Teoría del antisemitismo

El Periódico, Guatemala
En la Universidad Autónoma de Madrid estuvieron a punto de linchar a dos israelíes invitados a un debate. Salieron escoltados por la Policía mientras una turba golpeaba su coche. Otra de las universidades españolas está muy preocupada porque un tercio de los invitados a presentar ponencias en un congreso internacional de Matemáticas tiene apellidos judíos. Temen protestas. Los organizadores al desfile anual del Orgullo Gay madrileño este año excluyeron a la delegación israelí. Es más fuerte el antiisraelismo, disfraz progre del antisemitismo, que compartir los mismos enemigos homófobos.
¿Qué sucede? Algo que persigue al pueblo judío hace 2 mil años: ciertos poderosos grupos sociales toman el antiisraelismo como instrumento para expresar rápidamente su identidad. Hoy a la mal llamada progresía, que admira el modelo de desarrollo de los pueblos que menos progresan, le basta con enroscarse al cuello una bufanda palestina y gritar consignas contra Israel para que todos sepan que suscribe el ideario de la izquierda. El antiisraelismo es, pues, un póster, un tatuaje, una declaración sin apelativos, un sucedáneo de la ideología.
Temo que siempre fue así. Dado que el cristianismo surgió como un pleito entre judíos librado en las sinagogas del Medio Oriente, hasta que los cristianos renunciaron a sus orígenes y crearon una religión separada y universal, quienes acabaron derrotados y perseguidos fueron los judíos. En los siglos romanos IV y V se demostraba la adhesión al César y la lealtad al Estado con el antipaganismo o el antijudaísmo.

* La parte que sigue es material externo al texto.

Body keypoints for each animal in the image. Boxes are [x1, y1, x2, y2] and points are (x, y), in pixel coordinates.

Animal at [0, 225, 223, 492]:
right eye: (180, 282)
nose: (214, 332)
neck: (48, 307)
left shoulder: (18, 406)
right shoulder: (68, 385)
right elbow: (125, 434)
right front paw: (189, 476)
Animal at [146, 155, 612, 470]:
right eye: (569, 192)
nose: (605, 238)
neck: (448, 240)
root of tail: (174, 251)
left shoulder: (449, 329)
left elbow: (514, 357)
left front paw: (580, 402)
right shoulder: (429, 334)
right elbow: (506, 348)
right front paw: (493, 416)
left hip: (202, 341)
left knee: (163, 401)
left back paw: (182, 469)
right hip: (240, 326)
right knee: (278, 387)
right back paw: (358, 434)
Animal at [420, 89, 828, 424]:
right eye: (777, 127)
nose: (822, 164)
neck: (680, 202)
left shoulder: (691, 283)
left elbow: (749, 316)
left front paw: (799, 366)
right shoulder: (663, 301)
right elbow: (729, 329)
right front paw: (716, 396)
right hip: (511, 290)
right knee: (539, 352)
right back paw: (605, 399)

Las tribus germánicas que, en cierta medida continuaron la tradición romana en Europa occidental, aprendieron la lección: ser antijudíos servía como señal inequívoca del cristianismo que, a partir del siglo VI, asumirían como muestra de la romanización que habían experimentado. Dictaron entonces normas antijudías para complacer al Papa, que duraron un milenio: exclusión, guetos, castigos crueles. En el 711, cuando los árabes invaden y dominan a España, reino controlado por los visigodos, ya preparaban la expulsión de los judíos.

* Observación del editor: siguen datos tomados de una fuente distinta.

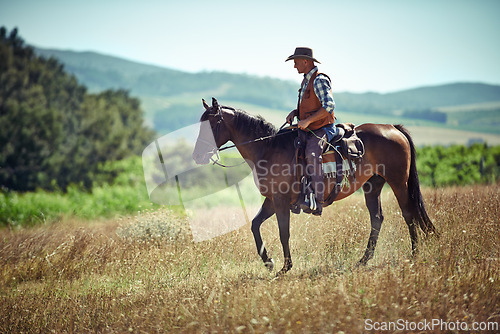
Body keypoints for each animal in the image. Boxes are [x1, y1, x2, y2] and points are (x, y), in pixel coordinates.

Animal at [193, 98, 436, 276]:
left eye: (210, 125)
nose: (197, 156)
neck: (268, 148)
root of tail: (393, 128)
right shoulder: (272, 200)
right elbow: (255, 225)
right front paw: (269, 262)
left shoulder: (280, 201)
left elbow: (283, 233)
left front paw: (285, 268)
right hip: (373, 186)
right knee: (377, 218)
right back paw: (363, 260)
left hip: (398, 182)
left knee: (408, 213)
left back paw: (414, 254)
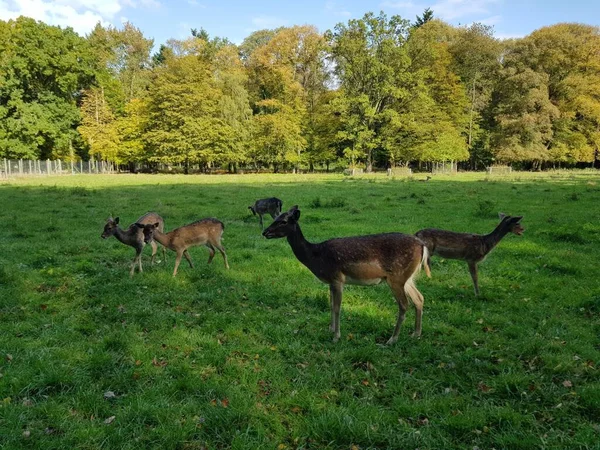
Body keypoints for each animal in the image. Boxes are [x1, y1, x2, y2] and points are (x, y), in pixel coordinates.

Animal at [262, 206, 426, 342]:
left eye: (283, 221)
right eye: (275, 217)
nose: (264, 232)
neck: (316, 257)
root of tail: (422, 245)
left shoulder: (337, 278)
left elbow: (337, 307)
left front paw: (336, 337)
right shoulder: (330, 281)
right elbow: (330, 304)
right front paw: (331, 329)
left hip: (396, 276)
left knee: (404, 304)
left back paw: (392, 339)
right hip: (407, 278)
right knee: (419, 298)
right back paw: (416, 334)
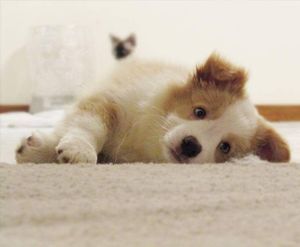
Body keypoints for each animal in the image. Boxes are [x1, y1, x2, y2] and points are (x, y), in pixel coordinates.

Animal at [16, 54, 290, 164]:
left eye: (225, 147)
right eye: (199, 111)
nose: (191, 145)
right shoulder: (109, 99)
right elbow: (89, 126)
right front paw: (78, 150)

El Medievo fue muy cruel. La malvada acción de los judíos servía para explicar plagas, hambrunas y catástrofes entonces incomprensibles. Culparlos era mostrar solidaridad con las víctimas. Era lo bueno. Francisco de Quevedo, el gran prosista español del siglo XVII, no era un reaccionario por su antisemitismo. Lo progre en aquella época contra la injusticia, era señalar a los judíos como responsables de calamidades y hechicerías.

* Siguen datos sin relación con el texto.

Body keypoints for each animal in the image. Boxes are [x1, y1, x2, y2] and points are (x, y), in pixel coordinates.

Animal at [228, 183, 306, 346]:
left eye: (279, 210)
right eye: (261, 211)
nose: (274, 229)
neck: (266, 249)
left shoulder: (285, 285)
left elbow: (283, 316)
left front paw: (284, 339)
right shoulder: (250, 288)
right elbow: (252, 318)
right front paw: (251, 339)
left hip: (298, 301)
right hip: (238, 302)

Y la tradición siguió. Combatir a los judíos en el siglo XIX, cuando surgieron las naciones-estados, subrayaba el nacionalismo. Cien años después, fascistas y nazis lo incorporaron a sus ideologías. ¿Cómo no extirpar de la tierra a estos elementos, culturalmente ajenos a la pureza racial y siempre dispuestos a traicionar a la patria?
En nuestros días ya no es elegante utilizar el argumento biológico o racial (salvo en medios islámicos radicales), pero queda el subterfugio del antiisraelismo. Un progre, que permanece inmutable cuando Sudán asesina 50 mil personas, se indigna ante el lamentable incidente de la flotilla en el que murieron 10 activistas mahometanos. ¿Por qué ese doble rasero? Porque protestar contra Sudán no define ni perfila la identidad. No es útil. Ese servicio, en cambio, lo prestan los judíos estupendamente desde hace 2 milenios.